Working data Start Marker

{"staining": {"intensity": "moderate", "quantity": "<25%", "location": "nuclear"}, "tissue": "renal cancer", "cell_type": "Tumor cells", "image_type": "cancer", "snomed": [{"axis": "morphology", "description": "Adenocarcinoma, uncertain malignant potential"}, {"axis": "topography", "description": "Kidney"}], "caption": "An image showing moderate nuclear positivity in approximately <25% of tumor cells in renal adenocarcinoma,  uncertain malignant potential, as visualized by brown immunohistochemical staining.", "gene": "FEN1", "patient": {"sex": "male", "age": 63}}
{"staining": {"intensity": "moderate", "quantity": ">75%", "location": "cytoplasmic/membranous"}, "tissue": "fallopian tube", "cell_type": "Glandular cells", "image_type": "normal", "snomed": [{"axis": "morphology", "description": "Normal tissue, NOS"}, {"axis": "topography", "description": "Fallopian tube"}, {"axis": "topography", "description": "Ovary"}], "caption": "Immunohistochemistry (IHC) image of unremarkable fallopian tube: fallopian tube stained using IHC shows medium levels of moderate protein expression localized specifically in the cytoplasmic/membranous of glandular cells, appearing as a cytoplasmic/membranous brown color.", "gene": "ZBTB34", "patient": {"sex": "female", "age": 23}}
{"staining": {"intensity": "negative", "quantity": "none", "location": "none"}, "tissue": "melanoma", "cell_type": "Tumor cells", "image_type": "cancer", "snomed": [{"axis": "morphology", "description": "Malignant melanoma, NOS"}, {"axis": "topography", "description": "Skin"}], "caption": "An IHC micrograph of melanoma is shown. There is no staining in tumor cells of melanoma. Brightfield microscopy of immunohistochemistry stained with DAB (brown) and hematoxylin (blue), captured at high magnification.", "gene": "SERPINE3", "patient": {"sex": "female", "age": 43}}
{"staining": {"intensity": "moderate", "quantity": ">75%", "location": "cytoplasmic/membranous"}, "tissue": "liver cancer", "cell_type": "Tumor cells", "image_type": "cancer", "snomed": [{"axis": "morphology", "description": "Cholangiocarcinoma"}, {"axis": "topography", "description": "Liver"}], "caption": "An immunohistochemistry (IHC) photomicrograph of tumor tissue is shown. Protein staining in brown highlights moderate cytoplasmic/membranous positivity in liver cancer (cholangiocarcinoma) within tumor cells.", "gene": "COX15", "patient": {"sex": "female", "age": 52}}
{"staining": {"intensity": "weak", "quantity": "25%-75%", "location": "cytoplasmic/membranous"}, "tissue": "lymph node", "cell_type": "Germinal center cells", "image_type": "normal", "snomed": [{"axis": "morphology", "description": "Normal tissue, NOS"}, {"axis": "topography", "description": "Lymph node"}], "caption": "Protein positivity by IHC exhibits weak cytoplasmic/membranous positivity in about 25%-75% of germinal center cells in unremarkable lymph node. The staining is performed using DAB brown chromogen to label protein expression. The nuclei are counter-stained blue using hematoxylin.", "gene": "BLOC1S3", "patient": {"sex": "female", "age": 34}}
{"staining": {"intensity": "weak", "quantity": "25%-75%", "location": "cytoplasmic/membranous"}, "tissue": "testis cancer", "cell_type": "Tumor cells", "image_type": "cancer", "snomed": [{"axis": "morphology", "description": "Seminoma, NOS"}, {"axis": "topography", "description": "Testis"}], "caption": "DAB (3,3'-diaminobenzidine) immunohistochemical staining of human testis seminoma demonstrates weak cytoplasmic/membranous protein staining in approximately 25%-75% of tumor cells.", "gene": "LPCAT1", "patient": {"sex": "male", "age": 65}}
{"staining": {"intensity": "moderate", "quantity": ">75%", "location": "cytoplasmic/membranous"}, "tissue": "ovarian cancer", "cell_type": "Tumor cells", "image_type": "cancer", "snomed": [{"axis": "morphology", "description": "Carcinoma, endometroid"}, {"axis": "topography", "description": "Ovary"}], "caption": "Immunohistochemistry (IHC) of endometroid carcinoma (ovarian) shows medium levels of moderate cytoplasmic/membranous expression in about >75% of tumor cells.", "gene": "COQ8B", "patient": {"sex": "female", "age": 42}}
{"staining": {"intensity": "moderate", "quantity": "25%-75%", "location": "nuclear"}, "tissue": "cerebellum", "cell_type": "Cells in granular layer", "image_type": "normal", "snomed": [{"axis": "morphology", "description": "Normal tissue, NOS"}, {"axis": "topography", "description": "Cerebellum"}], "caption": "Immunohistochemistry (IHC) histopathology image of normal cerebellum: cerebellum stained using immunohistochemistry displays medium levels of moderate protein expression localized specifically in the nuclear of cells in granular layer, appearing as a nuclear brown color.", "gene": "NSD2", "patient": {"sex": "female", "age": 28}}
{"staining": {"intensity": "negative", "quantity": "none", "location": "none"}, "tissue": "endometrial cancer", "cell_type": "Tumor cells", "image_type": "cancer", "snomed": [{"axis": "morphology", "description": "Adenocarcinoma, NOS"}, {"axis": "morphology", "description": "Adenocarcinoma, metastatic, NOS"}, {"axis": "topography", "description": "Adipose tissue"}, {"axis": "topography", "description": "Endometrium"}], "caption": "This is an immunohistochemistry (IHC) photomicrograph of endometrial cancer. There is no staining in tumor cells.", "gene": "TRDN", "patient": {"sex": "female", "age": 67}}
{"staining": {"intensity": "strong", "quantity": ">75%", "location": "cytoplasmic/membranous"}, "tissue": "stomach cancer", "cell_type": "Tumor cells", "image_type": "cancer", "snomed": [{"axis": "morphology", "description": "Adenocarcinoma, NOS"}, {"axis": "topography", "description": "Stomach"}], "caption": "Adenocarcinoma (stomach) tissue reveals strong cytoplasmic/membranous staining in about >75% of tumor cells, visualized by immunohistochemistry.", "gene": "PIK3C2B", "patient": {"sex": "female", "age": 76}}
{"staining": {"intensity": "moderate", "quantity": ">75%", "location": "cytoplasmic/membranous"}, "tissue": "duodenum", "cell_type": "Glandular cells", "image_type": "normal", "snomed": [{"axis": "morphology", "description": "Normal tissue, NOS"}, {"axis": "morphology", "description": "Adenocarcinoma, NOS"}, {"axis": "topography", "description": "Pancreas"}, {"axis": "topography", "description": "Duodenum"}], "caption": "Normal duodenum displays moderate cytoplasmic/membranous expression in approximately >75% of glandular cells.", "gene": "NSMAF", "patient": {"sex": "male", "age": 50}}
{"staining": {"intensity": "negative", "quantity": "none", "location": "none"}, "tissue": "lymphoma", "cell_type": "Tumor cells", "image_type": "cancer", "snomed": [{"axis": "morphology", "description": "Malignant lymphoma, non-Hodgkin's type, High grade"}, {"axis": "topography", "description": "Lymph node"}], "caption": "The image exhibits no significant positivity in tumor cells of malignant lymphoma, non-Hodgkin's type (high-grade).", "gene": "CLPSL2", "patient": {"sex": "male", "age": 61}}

Working data End Marker

• **The problem**: Where does "levels" appear in the records above? Copy every line that has it.

• **Reply to the task**:
{"staining": {"intensity": "moderate", "quantity": ">75%", "location": "cytoplasmic/membranous"}, "tissue": "fallopian tube", "cell_type": "Glandular cells", "image_type": "normal", "snomed": [{"axis": "morphology", "description": "Normal tissue, NOS"}, {"axis": "topography", "description": "Fallopian tube"}, {"axis": "topography", "description": "Ovary"}], "caption": "Immunohistochemistry (IHC) image of unremarkable fallopian tube: fallopian tube stained using IHC shows medium levels of moderate protein expression localized specifically in the cytoplasmic/membranous of glandular cells, appearing as a cytoplasmic/membranous brown color.", "gene": "ZBTB34", "patient": {"sex": "female", "age": 23}}
{"staining": {"intensity": "moderate", "quantity": ">75%", "location": "cytoplasmic/membranous"}, "tissue": "ovarian cancer", "cell_type": "Tumor cells", "image_type": "cancer", "snomed": [{"axis": "morphology", "description": "Carcinoma, endometroid"}, {"axis": "topography", "description": "Ovary"}], "caption": "Immunohistochemistry (IHC) of endometroid carcinoma (ovarian) shows medium levels of moderate cytoplasmic/membranous expression in about >75% of tumor cells.", "gene": "COQ8B", "patient": {"sex": "female", "age": 42}}
{"staining": {"intensity": "moderate", "quantity": "25%-75%", "location": "nuclear"}, "tissue": "cerebellum", "cell_type": "Cells in granular layer", "image_type": "normal", "snomed": [{"axis": "morphology", "description": "Normal tissue, NOS"}, {"axis": "topography", "description": "Cerebellum"}], "caption": "Immunohistochemistry (IHC) histopathology image of normal cerebellum: cerebellum stained using immunohistochemistry displays medium levels of moderate protein expression localized specifically in the nuclear of cells in granular layer, appearing as a nuclear brown color.", "gene": "NSD2", "patient": {"sex": "female", "age": 28}}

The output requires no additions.